Of course, many things have changed, but the main one still remains. What is left is the Russian political elite’s desire “to be American.” And all this is, naturally, closely linked with the domestic policy. The Russian authorities are trying to correct what I would call “Gorbachev’s mistake” – namely, the fact that his “new thinking” was not confined to the foreign policy. For it would have been so nice: the Soviet nomenklatura would have integrated with the Western political elite without changing anything in the country’s internal political setup. A partially open society of sorts…
This is the way the Russian national identity has been realized – no more and no less. For this reason, political changes in Russia cannot be associated with implementation of applied political programs, replacement or updating of the elite, let alone with revolutions and mutinies. It may be the question of radical, fundamental, and profound motivations of political behavior – not only on the part of the elite alone. There will be no changes unless the imperial social contract is revised and a new national consensus is reached.
The current events show that Russia is developing in an entirely different direction. Attempts are being made again to explain the current expansion in purely pragmatic and linear terms – representatives of the uniformed services have grabbed everything in Russia and are heading for Europe now. Europe and the European Union have upstaged the United States as the main adversary. This has also brought about noticeable changes in the confrontation vocabulary. While, formerly, the American way of life (copied by the elite and a part of the populace) was being condemned, now Russia emerges as bearer and guardian of the true European Christian values and traditions.
This alone does not allow us to confine ourselves to utilitarian explanations. Another factor is that the seizure of the national economy leads to its partition. This is already underway at various levels – suffice it to recall a confrontation between Rosneft and Gazprom. And the new Russian expansion into Europe and the new Russian imperialness are often a private and corporate affair.
The state seems to have decided to intervene into this process. We can only presume to what extent the state takes part in the penetration into the European financial system, all the more so that the Russian state has been privatized and the participation of bureaucrats in this is of a dual nature. Yet some features of a centralized expansion are visible.

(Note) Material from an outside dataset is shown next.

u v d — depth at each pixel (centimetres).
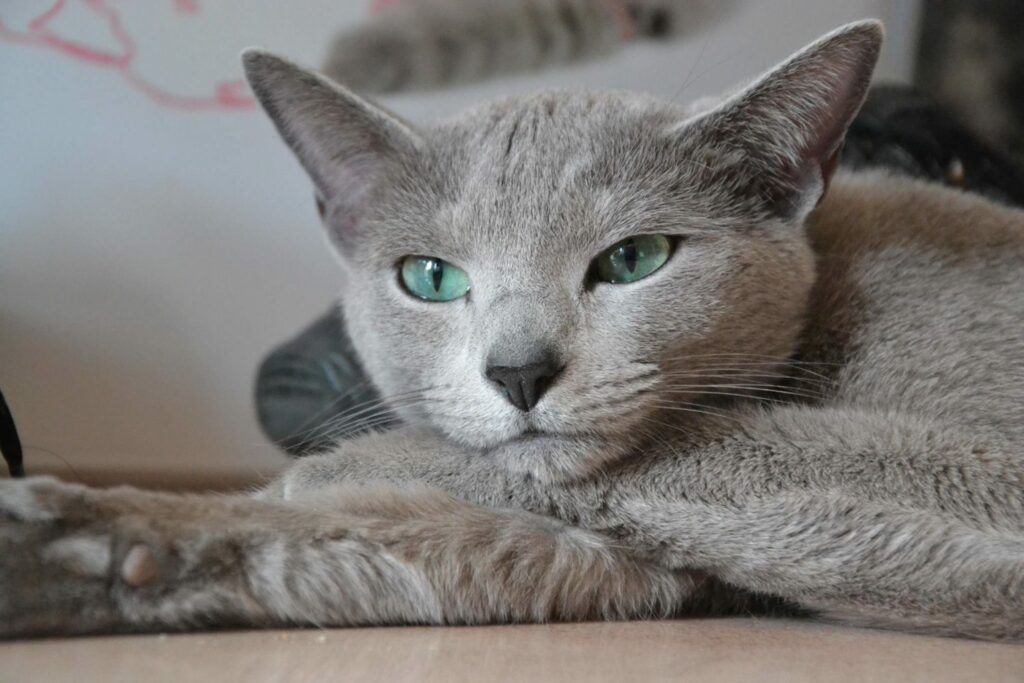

It has been assumed until now that economic top managers and governmental officials are open to corruption. Putin and his regime have an increasingly large number of political admirers in Europe now, such as right-wing populist, nationalistic, and “people’s” parties which position themselves as conservative. The new Russian diaspora is also a potential lobbyist. It is again an occasion to recall the Sochi Olympics opening ceremony.
In the very beginning, we heard something like a declaration of new Russian imperialness. This text puzzled many, for high on the list of the persons who represented Russia were also people who had achieved success as citizens of other countries. And, while Nabokov was the last century’s best Russian writer who began to write in English only after the war, Zworykin and Sikorsky were American scientists and designers. By this logic, Hollywood could have also been listed as Russia’s achievement.
By all accounts, the Russian diaspora is going to adhere to the principle of allegiance to blood and soil rather than to the flag. So if the whole Russia is our garden, the rest of the world is our Sudetenland.